Patna: From humour-laced 'jumlabaazi' and twisting of abbreviations to cut-throat trading of barbs, the no-holds-barred Bihar polls saw it all even as it threw up a new lexicon of political jibes amidst a game of one- upmanship.
Curtains came down yesterday on polling for the high- stakes Assembly elections and the din and dust of the high- octave electioneering finally began to settle after the hectic campaigning by various parties.
Spread over five phases, the polls saw an amusing war of words among the various leaders who used, by turns, acerbic wit and direct attacks to pin down their opponents in the electoral arena.
The BJP-led NDA and the grand secular alliance of JD(U), RJD and Congress, the main contestants at the hustings, took the high-voltage election campaign to what has been described variously as being both a "new high" and a "new low".
Prime Minister Narendra Modi, the face of BJP and the party's star campaigner, held whirlwind poll rallies from one corner of the state to another, and delivered thundering speeches, seeking to woo the voters while inflicting maximum damage on its opponents, who termed his verbal style as mere "jumlabazi" (barb-trading).
Soon after the announcement of the election dates in early September, the daggers were drawn and pitched verbal battles ensued.

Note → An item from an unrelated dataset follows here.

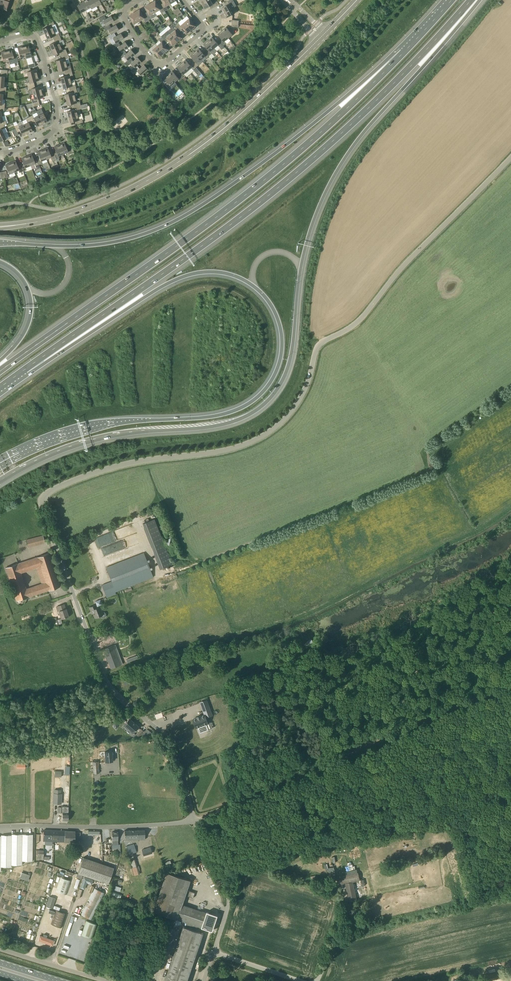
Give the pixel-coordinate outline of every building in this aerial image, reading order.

Attacking the 'Mahagathbandhan' of JD(U), RJD and Congress, BJP leaders, campaigners and Modi himself often termed the alliance 'Mahathagbandhan' or 'Mahasarthbandhan'.
The war of words was conducted on social media, too, with unflattering hashtags on Facebook and Twitter surfacing along the way.

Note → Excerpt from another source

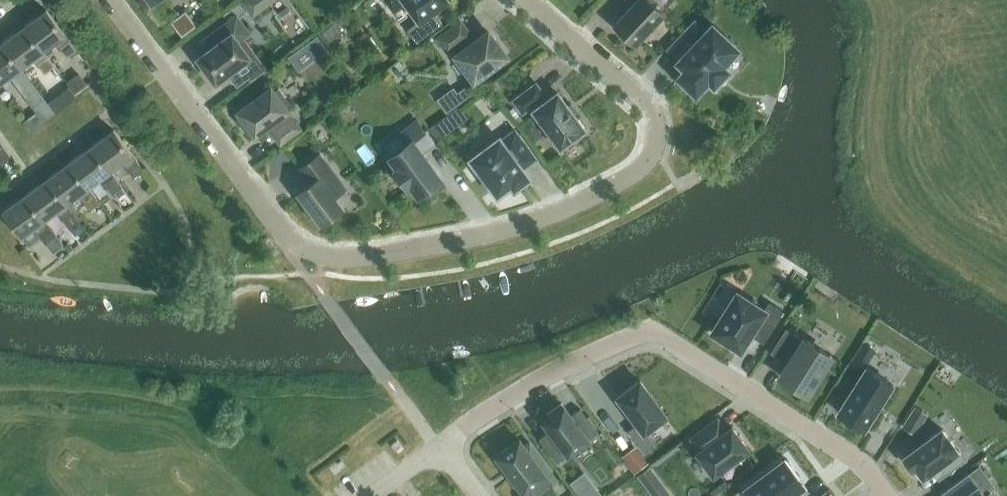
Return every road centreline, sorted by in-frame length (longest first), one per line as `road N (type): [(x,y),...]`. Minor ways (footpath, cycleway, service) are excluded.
road 1 (residential): [(110,0),(287,238),(343,258),(529,222),(610,188),(650,159),(657,127),(648,103),(529,0)]
road 2 (residential): [(439,448),(542,378),(650,327),(863,463),(887,495)]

The members of the grand alliance, in retaliation, often termed BJP the 'Bharatiya Jumla Party', charging that it was fighting the elections on "hollow claims" and "negative campaigns".
As the campaign progressed, in early October, RJD supremo Lalu Prasad and BJP chief and the second-most prominent face in the polls after Modi, Amit Shah, squared off.
While Lalu called him 'narbakshi' in rallies in Patna and Jamui districts, Shah charged that the former Bihar chief minister was 'chara chor' (fodder thief), prompting the Election Commission to step in to maintain a healthy election atmosphere.
And, if Nitish Kumar made the 'Bihari vs Bahari' pitch to woo voters, Modi cleverly played on the 'jungle raj' claims to punch a hole in the opposition.